If winning competitions is any measure of a program's success, Doug Drye's efforts at Mount Pleasant High School, Mount Pleasant, N.C., exceeds the New York Yankees' success in baseball. Since 1989, the program has produced nine national masonry contest champions and two second-place finishers. That's quite an accomplishment for one high school with approximately 1000 students.
Doug Drye sponsored two contestants in the most recent state contest. Joshua Kimrey finished first in the High School (secondary) division, and Drye's son, Heath, placed second in the Post-Secondary division.
“My students come to me in the 10th grade,” said Drye, “and I get to work with them for three years. The students want to be in the program, want to be successful, and have a good academic and work ethic. And, they benefit from the intern program we put together with area contractors.”
The program typically enrolls 40 - 50 students each year. Drye has them for one semester during their sophomore year, and throughout their junior year. In their senior year, the masonry program incorporates significant on-the-job training through an internship program. Each year 8 - 10 students complete the program.
Drye emphasizes technical training and personal development. “I tell them that the most important thing you have is your name, and each student is no better than anyone else, but each is as good as anyone else.”
“When I have a problem student, I try to find out why. Usually, they see that I want to help them, so they respond and do better,” he stressed.
“I try to have a good relationship with each of my students, but I have to be careful not to create the impression that my classroom is a place to take it easy. By their second year, they have to be serious about the program,” Drye explained.
The instructor lays brick every summer “to stay in contact with the real world.” He recently completed an OSHA class “just to try to keep up on that area.”
Reflecting on the changes in masonry training during his 20 years, Drye said that there was more hands-on training in the classroom and practical application via community service projects in his early years as an instructor. He and his students did the brick work for the ambulance station in the community. They also worked on Habitat for Humanity homes, as well as residences for elderly and needy families. At the high school, they built an animal science barn, large storage facility, press box, dugouts, and other small projects.
“Then along came liability issues and block scheduling at our high school,” said Drye. “One of our responses was the development of partnerships with local contractors, masonry organizations, and businesses to develop an apprenticeship program in conjunction with the North Carolina Department of Labor.
“With the cooperation of the North Carolina Department of Public Instruction, masonry instructors, and contractors across the state, we participated in the development of a VOC-CATS testing program,” Drye stated proudly. “It tracks our teaching and student learning against a standardized curriculum.”
“Over time, we realized a need to incorporate more aspects of technical training, which includes estimating, blue print reading, safety, and properties of all masonry materials,” Drye explained.

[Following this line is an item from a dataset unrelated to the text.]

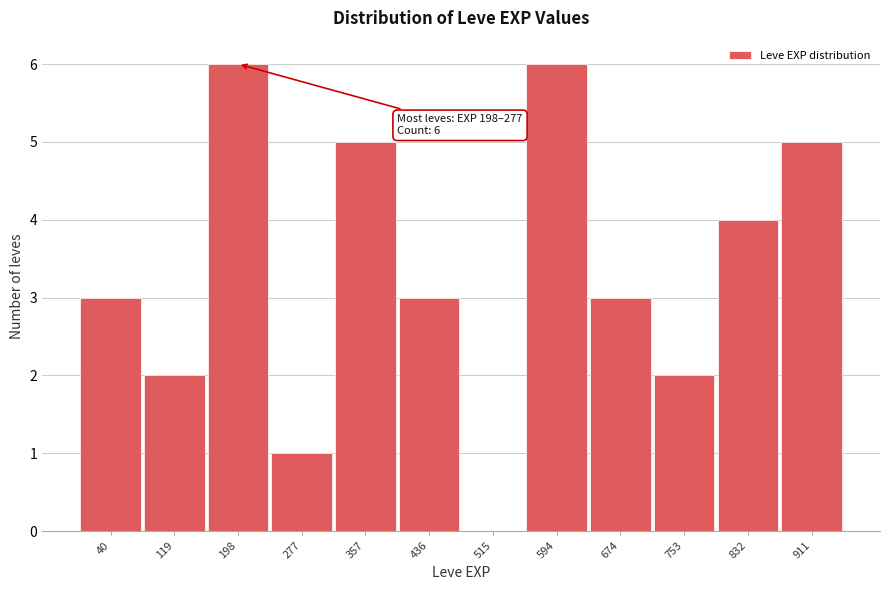

Reading left to right, extract all data points from this chart.

40=3	119=2	198=6	277=1	357=5	436=3	515=0	594=6	674=3	753=2	832=4	911=5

Each year, SkillsUSA sponsors approximately 84 occupational and leadership competitions at the local, state, and national level, including masonry. The Carolinas Concrete Masonry Association, North Carolina Masonry Contractors Association, North Carolina Association of Masonry Instructors, and Brick Southeast make significant contributions of materials and financial sponsorships throughout the year. “They are very supportive of this effort, as well as the apprentice program,” he stated.
Reflecting on his 20 years as an instructor, Drye admitted, “I'm really proud of the accomplishments of the national contest participants and winners who have represented this program. I am very proud, too, of all the young men who have graduated from this program who now own their own companies or work productively in a masonry job. Many other kids over the years have said they would not have finished high school without our program. Maybe that's where we've made the greatest impact.”